Taming presidency enough for now


Published on 19/11/2009

By Okech Kendo

The Committee of Experts on Constitutional Review is generous with the Executive, which has been at the centre of the country’s tragic moments. The presidency, which could have been a candidate for abolition, is merely dehorned.

An almighty President, whose power to reward and punish individuals and communities, is a matter of historical notoriety. It has been the most intrusive and stubborn institution, too preoccupied with protecting its dignity, even when honour has been squandered. The potential symbol of national unity has been the most divisive institution.

The kill-all-moment for the presidency was the 2007 presidential election. The President appointed 17 of 21 electoral commissioners to preside over a contest in which the incumbent was a competitor. The Justice Minister Martha Karua, who has since tasted the wrath of the Executive, justified the mendacity, insisting the President had broken no law. The Constitution, she held, gives the President power to referee a match in which he is a player.

Then there were the chairman of the Electoral Commission, the Chief Justice and the Attorney General, who hold (or held) constitutional offices at the mercy of the President, who endorsed his disputed claim to victory. As the Commander-in-Chief, the President had the self-serving business of reclaiming the peace by suppressing protest.
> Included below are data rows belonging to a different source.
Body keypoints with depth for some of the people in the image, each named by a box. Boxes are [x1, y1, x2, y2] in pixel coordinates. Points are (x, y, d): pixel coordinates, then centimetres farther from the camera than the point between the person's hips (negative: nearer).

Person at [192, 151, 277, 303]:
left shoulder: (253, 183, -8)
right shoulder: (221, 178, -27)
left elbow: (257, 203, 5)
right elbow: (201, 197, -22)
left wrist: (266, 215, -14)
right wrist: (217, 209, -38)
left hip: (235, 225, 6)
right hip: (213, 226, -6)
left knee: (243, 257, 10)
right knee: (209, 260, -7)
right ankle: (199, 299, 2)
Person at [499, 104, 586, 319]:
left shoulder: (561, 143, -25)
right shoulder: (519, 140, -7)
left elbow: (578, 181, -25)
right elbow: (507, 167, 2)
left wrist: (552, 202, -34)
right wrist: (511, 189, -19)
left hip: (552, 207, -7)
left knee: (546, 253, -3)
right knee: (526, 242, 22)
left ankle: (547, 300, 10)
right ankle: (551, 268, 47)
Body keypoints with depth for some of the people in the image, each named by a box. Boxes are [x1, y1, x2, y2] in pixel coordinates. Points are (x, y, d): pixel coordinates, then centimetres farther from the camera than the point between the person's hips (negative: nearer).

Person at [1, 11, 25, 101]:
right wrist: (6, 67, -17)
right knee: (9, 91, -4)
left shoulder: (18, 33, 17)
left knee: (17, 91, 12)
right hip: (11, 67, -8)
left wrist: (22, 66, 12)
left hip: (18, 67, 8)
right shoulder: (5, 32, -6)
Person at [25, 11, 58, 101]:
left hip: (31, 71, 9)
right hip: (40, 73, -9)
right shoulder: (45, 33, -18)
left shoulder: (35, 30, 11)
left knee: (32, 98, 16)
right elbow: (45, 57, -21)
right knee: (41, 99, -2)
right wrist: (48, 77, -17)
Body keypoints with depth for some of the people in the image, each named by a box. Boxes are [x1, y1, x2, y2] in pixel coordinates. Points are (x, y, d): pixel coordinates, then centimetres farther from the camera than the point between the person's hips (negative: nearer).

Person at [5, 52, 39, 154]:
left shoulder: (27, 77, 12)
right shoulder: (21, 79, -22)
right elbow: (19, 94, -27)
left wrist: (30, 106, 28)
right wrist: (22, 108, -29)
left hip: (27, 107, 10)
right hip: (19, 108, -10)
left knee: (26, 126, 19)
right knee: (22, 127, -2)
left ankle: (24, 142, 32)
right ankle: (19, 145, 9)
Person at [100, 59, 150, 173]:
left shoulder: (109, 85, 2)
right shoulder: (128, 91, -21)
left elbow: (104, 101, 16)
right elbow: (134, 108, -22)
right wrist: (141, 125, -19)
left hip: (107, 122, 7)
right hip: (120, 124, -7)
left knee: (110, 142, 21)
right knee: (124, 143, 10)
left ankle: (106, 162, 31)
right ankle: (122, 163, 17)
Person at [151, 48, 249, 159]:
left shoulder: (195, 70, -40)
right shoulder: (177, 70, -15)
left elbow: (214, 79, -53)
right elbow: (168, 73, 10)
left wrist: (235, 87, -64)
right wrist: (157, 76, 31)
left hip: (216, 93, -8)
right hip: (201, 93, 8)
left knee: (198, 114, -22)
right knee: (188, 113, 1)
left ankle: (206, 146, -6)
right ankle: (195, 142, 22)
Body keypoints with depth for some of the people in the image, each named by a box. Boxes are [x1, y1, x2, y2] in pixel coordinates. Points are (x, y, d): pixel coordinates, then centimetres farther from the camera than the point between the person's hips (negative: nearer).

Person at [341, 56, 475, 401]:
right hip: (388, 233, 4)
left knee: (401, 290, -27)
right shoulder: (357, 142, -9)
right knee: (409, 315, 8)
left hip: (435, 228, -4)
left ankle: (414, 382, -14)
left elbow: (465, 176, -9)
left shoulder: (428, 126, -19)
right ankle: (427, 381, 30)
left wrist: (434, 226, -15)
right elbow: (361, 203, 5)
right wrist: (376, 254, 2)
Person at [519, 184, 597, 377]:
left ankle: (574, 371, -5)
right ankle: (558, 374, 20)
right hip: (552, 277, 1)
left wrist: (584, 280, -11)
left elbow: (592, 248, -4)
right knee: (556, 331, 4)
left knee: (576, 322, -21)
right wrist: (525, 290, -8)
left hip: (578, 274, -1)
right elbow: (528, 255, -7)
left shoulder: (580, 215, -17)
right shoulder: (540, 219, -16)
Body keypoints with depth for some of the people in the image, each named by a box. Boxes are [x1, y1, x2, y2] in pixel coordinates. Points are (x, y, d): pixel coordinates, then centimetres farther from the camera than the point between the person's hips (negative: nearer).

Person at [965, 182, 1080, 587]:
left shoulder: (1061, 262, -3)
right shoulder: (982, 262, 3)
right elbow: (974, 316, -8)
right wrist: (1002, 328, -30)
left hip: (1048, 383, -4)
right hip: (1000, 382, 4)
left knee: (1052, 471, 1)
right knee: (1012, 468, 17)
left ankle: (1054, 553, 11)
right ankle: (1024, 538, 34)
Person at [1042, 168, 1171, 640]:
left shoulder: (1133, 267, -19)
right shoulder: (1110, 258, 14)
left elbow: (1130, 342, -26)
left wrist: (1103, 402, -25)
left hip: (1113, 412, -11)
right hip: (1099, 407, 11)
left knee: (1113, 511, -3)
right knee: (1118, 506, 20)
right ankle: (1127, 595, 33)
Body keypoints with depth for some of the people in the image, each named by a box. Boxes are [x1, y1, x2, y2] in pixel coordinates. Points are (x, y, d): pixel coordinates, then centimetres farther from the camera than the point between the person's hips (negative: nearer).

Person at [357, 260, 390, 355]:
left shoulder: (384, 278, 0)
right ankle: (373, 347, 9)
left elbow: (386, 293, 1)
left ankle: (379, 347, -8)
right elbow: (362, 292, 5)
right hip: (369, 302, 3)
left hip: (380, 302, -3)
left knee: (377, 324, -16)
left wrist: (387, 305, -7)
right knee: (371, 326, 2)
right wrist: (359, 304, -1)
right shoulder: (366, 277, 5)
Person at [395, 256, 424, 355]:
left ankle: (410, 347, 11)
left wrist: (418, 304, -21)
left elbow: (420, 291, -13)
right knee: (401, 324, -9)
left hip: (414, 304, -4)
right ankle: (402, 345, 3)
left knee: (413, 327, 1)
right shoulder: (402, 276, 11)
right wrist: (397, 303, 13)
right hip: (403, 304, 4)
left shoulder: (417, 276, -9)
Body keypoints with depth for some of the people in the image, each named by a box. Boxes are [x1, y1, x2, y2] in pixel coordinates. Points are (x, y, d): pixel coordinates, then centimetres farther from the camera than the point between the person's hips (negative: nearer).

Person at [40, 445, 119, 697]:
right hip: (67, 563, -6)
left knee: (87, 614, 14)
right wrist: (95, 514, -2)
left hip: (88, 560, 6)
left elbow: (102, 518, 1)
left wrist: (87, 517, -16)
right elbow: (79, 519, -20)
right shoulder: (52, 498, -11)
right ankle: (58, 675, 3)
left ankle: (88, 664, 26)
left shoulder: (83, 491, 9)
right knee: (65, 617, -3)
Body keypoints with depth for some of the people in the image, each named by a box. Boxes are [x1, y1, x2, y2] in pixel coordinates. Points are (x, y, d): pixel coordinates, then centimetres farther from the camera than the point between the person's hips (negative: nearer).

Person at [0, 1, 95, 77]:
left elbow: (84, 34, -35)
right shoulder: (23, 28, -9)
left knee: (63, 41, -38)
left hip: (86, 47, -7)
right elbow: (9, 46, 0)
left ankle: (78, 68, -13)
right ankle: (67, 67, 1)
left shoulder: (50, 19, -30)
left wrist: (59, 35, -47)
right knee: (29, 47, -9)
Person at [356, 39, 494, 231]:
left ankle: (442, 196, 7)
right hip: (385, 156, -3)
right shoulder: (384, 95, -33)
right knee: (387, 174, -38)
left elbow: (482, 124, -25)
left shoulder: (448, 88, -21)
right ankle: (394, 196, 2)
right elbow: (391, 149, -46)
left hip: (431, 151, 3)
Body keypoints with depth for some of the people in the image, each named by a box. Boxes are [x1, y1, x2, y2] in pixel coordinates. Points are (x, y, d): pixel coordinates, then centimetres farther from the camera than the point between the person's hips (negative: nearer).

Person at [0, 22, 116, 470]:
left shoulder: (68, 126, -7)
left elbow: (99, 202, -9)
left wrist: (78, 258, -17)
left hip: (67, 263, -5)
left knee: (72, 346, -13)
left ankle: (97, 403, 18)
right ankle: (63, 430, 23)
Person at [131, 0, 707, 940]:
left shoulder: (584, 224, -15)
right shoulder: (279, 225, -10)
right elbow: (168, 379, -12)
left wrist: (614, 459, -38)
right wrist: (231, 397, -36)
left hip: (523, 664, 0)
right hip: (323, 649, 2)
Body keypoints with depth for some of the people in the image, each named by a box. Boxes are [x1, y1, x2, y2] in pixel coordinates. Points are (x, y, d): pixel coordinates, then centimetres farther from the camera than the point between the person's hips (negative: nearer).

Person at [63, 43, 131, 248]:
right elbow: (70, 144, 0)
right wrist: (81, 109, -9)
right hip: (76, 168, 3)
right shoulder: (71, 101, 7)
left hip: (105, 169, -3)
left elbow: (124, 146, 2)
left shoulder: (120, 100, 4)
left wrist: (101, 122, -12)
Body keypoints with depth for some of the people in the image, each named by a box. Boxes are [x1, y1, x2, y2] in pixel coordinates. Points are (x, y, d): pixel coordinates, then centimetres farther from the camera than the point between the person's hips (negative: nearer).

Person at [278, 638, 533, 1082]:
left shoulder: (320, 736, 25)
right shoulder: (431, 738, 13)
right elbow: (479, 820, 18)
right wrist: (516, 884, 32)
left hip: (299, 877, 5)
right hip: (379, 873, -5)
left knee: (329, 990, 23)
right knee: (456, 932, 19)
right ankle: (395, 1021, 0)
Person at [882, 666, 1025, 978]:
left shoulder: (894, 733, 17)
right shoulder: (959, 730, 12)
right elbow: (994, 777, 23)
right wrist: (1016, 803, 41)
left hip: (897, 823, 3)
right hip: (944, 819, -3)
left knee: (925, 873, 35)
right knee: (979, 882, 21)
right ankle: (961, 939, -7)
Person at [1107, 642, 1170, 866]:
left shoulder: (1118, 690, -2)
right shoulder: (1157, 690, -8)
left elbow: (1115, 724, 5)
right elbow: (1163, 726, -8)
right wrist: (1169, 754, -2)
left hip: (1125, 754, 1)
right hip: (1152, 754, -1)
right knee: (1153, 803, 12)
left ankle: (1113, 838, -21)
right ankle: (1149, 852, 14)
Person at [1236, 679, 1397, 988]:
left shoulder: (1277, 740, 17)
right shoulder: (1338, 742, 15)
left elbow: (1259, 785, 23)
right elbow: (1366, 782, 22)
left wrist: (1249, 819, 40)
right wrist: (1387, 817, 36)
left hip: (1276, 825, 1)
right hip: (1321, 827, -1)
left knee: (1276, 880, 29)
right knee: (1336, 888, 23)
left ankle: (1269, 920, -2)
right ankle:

These blunders were possible because the President is the Commander-in-Chief, the Head of State and Head of Government. Such powers give the presidency the authority of a maniacal monarch.

Constitutional review offers wananchi the opportunity to demolish the presidency. But the Committee of Experts has been kinder by merely taming it. Such checks, like denying the President powers that come with being Head of Government, could contain the possibility of recurrence of post-election mayhem.

Anti-change forces

The presidency had at its control gullible unit commanders, malleable institutions of justice and a susceptible electoral commission. It was also captive to vested interests. That was how some businessmen entered the International Criminal Court list of suspects. Owners of capital were protecting their patron.

Compromises have been possible because of a powerful presidency beholden to vested interests. Politically correct individuals that the presidency rewarded are among the richest today. Major landowners made their hay under President Jomo Kenyatta.

Whatever other causes have aided the bloom of the Mungiki gang, they are products of abuse of presidential power. So are the internally displaced persons in the Rift Valley. Once their land in Central Province was grabbed and given to the politically connected, the alienated became squatters in Nakuru, Rongai, Trans Nzoia, Molo, and Naivasha.

Kikuyu IDPs have no heritage in Central Province because the Kenyatta regime dislocated them.

Then there are communities that have suffered the wrath of the presidency. For 46 years, the president has been an all-knowing being whose influence is second to a god’s. That is how those who have benefited from presidential largesse want it. Those who have tasted the wrath of a president detest this. They may want the institution tamed, if not demolished. But the CoE proposes a good compromise.

The late Bildad Kaggia suffered the wrath of a presidency that controlled the power to enrich its yes-men, and to impoverish those who had the temerity to question presidential betrayal of the ideals of Uhuru. The late Jaramogi Oginga Odinga, Kenyatta’s comrade-in-arms in the struggle for independence, also suffered the wrath of an imperial president. This was when turnaround Kenyatta began to suppress his colleagues who did not deviate from the promises of Uhuru.

When Odinga wrote Not Yet Uhuru, it was a statement on presidential betrayal. The tensi-on between Kenyatta and Odinga hit its nadir in 1969, when their ideological differences took a tribal turn. From thence, Kenyatta said goodbye to Odinga’s political turf. Wananchi had dared to jeer the President. The Vice-President had to take over presidential assignments in Nyanza.

Tribalism, protecting class interests, perpetuating impunity, and frustrating justice blossom because presidential leadership is captive to vested interests. The presidency has been a captive institution. But rather than confront the presidential challenges, the excuse has been to spare the president by blaming patrons.

CoE does not propose a radical departure, to make the draft acceptable to victims and beneficiaries of presidential dictat. Taming the presidency and later abolishing it could grow leadership that addresses aspirations of the majority.